Opinión

Vacas, nécoras y maletas

Es sumamente fácil confundir a Ernst Engel (1821-1896) con Friedrich Engels (1820-1895). Este ya saben ustedes quién fue y aquel seguro que también lo saben pero, por si no fuer así, sepan que se trata del formulador de la ley que lleva su nombre. ¿Cuál? Es indudable que la Ley de Engel.
¿Qué dice la Ley de Engel? Pues nada menos que, si aumentan los ingresos de alguien, persona o entidad colectiva, algo va a suceder en lo que no habíamos reparado. ¿Qué? Pues que tiende a disminuir el gasto dedicado a la compra y consumo de alimentos. Puede que el gasto real aumente, es verdad, pues el aumento de ingresos incitará a comer no solo más sino mejor y más selecto, es decir, más caro pero eso no impedirá que la proporción respecto de los ingresos alcanzados disminuya.
Como comprenderán los lectores ignoro si esta ley es cierta. Pero nadie me negará que al menos es curiosa e invita a la reflexión. Por diversas razones, en realidad casi todas ellas relacionadas con mi oficio de escritor, aunque también una boda me haya llevado hasta el sur del Sur de España, he recorrido la península de un lado a otro. Lo hice, unas veces, en tren y otras tantas en coche, yendo de un lado a otro de nuestra geografía.
Durante todos los trayectos recorridos no hice más que fijarme en los campos que jalonaban las carreteras o eran atravesados por los trenes de alta velocidad y, en cada oportunidad, no hacía otra más que comparar la realidad que observaba con la que vengo observando en nuestra tierra desde hace ya demasiados años.

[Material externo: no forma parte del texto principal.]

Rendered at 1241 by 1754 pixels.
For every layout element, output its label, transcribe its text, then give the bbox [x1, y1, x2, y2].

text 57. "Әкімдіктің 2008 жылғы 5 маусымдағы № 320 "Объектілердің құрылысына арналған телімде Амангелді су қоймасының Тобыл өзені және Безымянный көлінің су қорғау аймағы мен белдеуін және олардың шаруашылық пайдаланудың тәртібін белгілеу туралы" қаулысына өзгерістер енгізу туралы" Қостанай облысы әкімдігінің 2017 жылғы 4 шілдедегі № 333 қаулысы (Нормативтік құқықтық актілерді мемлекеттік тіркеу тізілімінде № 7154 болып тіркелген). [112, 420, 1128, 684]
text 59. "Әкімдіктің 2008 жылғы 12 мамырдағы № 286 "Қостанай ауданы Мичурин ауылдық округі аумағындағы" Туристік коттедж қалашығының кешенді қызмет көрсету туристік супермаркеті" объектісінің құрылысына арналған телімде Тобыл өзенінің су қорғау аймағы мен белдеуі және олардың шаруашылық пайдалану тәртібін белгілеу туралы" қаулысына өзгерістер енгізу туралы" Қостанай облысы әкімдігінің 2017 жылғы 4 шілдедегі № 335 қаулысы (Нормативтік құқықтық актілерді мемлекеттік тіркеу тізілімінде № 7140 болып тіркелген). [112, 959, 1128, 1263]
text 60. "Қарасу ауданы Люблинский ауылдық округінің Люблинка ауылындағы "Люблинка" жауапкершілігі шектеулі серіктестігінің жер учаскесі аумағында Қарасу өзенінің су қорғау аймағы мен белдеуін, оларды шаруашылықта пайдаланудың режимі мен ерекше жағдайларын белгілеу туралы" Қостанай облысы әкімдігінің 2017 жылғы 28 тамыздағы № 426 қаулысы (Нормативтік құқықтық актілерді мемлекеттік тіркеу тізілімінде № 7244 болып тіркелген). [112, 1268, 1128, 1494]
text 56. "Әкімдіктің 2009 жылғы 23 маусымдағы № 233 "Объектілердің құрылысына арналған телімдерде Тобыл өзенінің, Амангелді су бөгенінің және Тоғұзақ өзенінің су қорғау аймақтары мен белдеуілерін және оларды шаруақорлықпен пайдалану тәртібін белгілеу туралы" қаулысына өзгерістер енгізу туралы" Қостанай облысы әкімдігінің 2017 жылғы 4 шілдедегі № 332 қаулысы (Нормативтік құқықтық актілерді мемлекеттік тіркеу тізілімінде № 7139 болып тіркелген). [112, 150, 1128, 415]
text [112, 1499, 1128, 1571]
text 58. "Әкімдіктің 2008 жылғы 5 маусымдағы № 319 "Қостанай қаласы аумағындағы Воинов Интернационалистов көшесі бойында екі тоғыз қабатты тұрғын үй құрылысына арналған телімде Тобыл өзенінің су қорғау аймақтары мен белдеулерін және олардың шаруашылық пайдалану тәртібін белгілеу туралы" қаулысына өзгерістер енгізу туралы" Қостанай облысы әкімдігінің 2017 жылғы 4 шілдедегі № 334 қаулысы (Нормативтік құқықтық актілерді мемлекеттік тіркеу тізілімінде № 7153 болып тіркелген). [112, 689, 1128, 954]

Si uno baja en el AVE de Barcelona a Madrid y de allí continúa hasta Sevilla o hasta Valencia no es que se vaya a cansar de contemplarlos pero no dejará de ver campos y campos cultivados. Si uno desciende desde Galicia hasta Punta Tarifa a través de la Ruta de la Plata, podrá comprobar campos y campos ocupados por rebaños y rebaños de vacas, de cabras o de ovejas, también de caballos o de piaras de cerdos de los de jamón de pata negra, hociqueando en campos totalmente resecos en estos meses que ya son todos del estío.
En cada oportunidad, contemplando esos campos y esos rebaños, esos bosques y esas enormes plantaciones de esto o de lo otro, intensamente cultivados, no he dejado de recordar la Galicia de mi juventud en la que, no solo cada leira era capaz de dar dos y tres cosechas anuales, sino que no había trozo de tierra por muy pequeño que fuese que no estuviese ocupado por unas berzas o incluso un solo castaño que, perteneciendo a un propietario, diese sus frutos a otro, estando asentado en el terreno de un tercero, como le sucedía a aquel de cerca de Lalín del que yo obtenía las que asaba o incluso las que tomaba con leite fervido e rum e rum e rum e runcalle o corazón que alá se nos foron aqueles anos e así fomos ficando sós, o mar o campo e máis nós..
¿Qué nos pasó? ¿Quizá algo relacionado con la Ley de Engel? ¿Algo que no le haya sucedido a otras partes de España por alguna de esas cabronadas que a veces causa el destino? Una de las consecuencias resultantes de la Ley que evoco es la sucesiva pérdida de importancia de la agricultura a medida que aumenta el bienestar de un país cuando la demanda de alimentos no aumenta al mismo ritmo que la renta per capita de sus ciudadanos. ¿Es eso lo que nos ha pasado? 
Sinceramente creo que no. No hay más que ver el creciente número de fruterías existentes en Galicia o la amplitud de los espacios dedicados a las hortalizas y a otros vegetales en las grandes superficies comerciales, para comprender que no se trata de eso y que, efectivamente, ha crecido la demanda. ¿Qué ha sucedido? Seguro que los economistas y los políticos tendrán otras explicaciones más convincentes, pero la que yo encuentro más a mano es la de que hemos abandonado la producción. Ni vegetales, ni legumbres, ni fruta, ni carne, ni leche producimos en la medida que cabría esperar; incluso traemos nécoras de Irlanda, Escocia o de la Bretaña francesa, y no digamos ya que hasta de Grecia traemos las lubinas y las doradas que compramos en los supermercados.
¿Y saben una cosa? La culpa no debemos echársela a nadie, ni siquiera a los políticos, sino a nosotros mismos incapaces que hemos sido (y aún somos) de plantarle cara a la realidad. Seguimos siendo un semillero de ahorros para las grandes corporaciones bancarias y, de un mofo u otro, llevados ahora de la movilidad exterior, cuando las cosas no van bien, en vez de agarrar el toro español por los cuernos lo que agarramos es la maleta y ahí te quedas, corazón, y tal día hará un año.